The Commission for Environmental Cooperation (CEC), a trinational environmental agency set up under the NAFTA side agreement, was meant to enforce existing regulations in all three countries. The CEC, however, has no power to force the governments to implement better environmental legislation.

And so far, with a staff of 30 people, the Montreal-based CEC appears to be limited to collecting information and making recommendations.

A North American Development Bank, set up with funding from all NAFTA governments to assist Mexico in the building of an environmental and urban infrastructure in its border areas, has after two years, only contributed to three small projects because of excessively strict commercial criteria, says Villamar.

Although the maquiladoras did not receive a mention by the three environment ministers at the end of what was the CEC’s third public forum here, Canadian environment minister Marchi said their communique covered environmental hot spots.

Marchi, along with EPA administrator Carol Browner in the United States, and Mexican Environment Minister Julia Carabias together head the CEC. They said the voluntary programme under development would ask governments and businesses to go beyond local regulations and achieve environment performance based on “the best practices in the public and private sectors”.
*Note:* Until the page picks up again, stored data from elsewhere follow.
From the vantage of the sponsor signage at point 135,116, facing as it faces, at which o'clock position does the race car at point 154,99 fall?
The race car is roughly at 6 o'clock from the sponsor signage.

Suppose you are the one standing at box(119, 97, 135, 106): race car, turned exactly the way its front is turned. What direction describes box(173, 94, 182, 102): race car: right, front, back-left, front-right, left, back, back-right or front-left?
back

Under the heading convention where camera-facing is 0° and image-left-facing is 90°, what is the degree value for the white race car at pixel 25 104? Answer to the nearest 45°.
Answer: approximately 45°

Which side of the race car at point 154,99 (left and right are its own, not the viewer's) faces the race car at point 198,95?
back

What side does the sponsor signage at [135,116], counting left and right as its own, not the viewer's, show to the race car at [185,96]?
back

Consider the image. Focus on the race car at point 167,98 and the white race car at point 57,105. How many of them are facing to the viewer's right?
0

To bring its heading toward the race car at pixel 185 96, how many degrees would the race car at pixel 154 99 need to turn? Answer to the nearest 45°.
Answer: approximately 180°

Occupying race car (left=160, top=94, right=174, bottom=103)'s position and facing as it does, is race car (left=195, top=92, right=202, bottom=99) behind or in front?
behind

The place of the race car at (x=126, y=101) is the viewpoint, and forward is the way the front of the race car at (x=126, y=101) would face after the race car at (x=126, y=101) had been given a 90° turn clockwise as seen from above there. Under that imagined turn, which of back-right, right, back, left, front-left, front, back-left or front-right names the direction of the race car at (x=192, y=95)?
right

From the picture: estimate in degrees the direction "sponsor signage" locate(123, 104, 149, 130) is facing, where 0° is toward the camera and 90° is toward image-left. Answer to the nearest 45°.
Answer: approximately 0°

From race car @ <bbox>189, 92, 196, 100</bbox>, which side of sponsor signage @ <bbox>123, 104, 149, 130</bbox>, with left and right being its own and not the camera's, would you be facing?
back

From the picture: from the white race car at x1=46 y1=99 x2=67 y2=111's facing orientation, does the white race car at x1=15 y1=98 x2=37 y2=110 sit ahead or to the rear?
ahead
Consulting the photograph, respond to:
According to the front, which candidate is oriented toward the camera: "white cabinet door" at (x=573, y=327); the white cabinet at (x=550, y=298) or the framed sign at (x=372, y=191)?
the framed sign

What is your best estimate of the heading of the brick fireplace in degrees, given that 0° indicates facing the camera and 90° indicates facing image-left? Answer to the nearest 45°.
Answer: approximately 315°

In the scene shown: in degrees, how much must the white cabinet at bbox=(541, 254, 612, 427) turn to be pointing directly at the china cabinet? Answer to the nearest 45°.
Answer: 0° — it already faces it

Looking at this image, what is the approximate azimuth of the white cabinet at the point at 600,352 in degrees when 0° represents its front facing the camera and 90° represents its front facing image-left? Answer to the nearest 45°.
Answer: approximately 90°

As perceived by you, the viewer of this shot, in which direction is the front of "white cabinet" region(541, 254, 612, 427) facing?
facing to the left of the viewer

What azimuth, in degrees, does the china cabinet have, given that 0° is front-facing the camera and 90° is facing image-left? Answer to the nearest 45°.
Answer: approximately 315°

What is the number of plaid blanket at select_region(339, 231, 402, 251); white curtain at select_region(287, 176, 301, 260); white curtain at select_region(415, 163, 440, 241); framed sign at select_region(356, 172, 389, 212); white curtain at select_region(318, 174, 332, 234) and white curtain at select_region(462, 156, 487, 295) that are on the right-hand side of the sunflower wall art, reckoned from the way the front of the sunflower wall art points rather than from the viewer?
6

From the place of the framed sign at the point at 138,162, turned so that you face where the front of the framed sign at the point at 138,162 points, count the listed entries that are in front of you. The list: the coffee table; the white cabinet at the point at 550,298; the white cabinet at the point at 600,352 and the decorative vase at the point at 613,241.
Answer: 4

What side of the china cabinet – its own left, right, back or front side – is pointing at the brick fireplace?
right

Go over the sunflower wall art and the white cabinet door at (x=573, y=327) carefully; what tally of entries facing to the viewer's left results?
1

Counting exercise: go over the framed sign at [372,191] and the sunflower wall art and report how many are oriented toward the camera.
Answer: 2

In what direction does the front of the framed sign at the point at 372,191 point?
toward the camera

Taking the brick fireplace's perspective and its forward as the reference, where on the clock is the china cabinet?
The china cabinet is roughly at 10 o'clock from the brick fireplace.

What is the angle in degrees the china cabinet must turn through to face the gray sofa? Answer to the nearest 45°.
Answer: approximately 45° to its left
“This fits in quite nicely with (our) determination not to see the environmental standards weakened,” said Marchi.

In the first test of its legal muscle, the CEC has launched a probe into a port development project in Mexico. The CEC says it will investigate whether the Mexican government followed its own environmental review procedures when approving construction of a harbour and facilities in Cozumel.

Environmental groups in Mexico have complained that the initial approval of the project was confined to a pier in a narrow area, but that the project was later expanded without the proper environmental assessment.
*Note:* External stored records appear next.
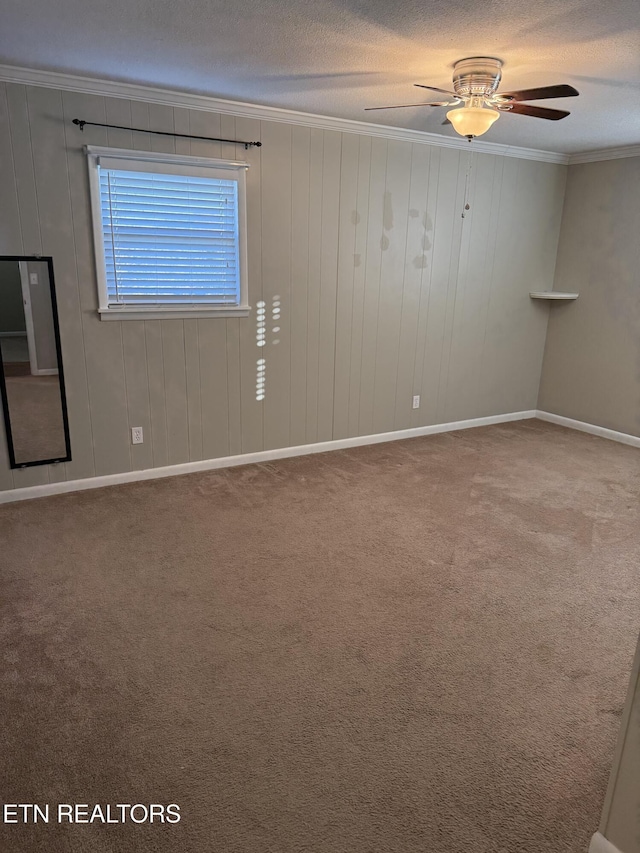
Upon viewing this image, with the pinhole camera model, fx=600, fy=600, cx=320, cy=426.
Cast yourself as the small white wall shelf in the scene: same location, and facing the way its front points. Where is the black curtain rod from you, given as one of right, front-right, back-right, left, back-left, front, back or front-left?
front-right

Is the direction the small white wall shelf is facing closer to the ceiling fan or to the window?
the ceiling fan

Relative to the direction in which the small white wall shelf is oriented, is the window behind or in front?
in front

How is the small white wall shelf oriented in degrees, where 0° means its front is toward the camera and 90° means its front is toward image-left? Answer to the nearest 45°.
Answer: approximately 0°

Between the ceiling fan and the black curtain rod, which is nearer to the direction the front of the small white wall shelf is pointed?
the ceiling fan

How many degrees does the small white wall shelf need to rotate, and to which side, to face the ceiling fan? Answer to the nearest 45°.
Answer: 0° — it already faces it
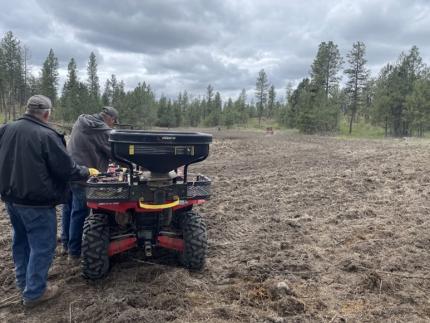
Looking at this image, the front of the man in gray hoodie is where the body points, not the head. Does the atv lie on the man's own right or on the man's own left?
on the man's own right

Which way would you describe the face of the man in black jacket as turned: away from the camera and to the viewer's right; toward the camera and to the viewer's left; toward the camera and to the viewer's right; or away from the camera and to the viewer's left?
away from the camera and to the viewer's right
Activists argue that the facilities, including harbours and hotels, will harm coral reefs.

Stewart Elgie, a lawyer with the Sierra Club Legal Defence Fund says that while the CEC’s announcements for a voluntary code of conduct and a probe of the Cozumel project are significant, they also reflect the NAFTA body’s major weakness.

“Yes, it is a first step towards ensuring environmental protection, but we don’t have yet in place guarantees that there will be tough environmental standards throughout North America,” he said.

He notes, for example, that while the three ministers have promised a plan to develop a strategy to safeguard endangered birds and the monarch butterfly, Canada has in place no legislation to protect any of the species.

“So when the monarch butterfly or other endangered species cross into Canadian territory, we are free to destroy their habitat or capture and harm the species with impunity,” says Elgie.